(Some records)

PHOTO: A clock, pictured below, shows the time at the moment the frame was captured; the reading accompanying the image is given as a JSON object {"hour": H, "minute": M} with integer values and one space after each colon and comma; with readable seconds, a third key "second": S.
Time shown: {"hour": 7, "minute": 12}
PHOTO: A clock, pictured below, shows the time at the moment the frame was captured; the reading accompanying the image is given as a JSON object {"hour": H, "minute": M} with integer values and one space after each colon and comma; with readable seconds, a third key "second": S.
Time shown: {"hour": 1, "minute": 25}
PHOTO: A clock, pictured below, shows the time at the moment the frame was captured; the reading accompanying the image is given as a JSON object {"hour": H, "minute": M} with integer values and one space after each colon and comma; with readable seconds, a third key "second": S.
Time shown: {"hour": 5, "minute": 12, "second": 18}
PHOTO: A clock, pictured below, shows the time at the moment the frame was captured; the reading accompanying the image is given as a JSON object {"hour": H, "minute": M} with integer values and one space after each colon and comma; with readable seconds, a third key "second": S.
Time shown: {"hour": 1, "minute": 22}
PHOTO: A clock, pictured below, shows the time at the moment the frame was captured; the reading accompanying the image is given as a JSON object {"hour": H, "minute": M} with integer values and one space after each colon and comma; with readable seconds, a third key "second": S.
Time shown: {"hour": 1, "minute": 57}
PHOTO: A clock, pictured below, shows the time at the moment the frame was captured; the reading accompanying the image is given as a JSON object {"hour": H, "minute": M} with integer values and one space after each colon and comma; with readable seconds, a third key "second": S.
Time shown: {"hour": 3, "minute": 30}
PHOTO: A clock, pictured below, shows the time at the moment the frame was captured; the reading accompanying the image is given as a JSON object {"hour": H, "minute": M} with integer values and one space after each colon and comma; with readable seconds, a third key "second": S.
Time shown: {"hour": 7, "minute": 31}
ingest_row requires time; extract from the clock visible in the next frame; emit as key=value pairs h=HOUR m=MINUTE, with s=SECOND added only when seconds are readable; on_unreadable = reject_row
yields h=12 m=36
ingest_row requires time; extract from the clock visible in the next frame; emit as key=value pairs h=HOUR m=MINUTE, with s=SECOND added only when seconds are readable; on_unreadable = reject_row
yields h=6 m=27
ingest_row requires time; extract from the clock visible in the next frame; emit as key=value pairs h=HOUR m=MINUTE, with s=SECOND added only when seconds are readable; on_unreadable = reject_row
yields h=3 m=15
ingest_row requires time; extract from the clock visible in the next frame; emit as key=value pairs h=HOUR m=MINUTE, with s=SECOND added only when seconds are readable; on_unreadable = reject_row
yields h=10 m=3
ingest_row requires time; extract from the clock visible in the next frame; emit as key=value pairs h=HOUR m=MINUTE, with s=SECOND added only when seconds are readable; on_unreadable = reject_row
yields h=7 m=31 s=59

**YOUR OBJECTIVE**
Pull out every line of the data above that contains the word "shown". Case counts.

**SOLUTION BELOW**
Time shown: {"hour": 7, "minute": 12}
Time shown: {"hour": 1, "minute": 25}
Time shown: {"hour": 5, "minute": 12, "second": 18}
Time shown: {"hour": 1, "minute": 22}
Time shown: {"hour": 1, "minute": 57}
Time shown: {"hour": 3, "minute": 30}
Time shown: {"hour": 7, "minute": 31}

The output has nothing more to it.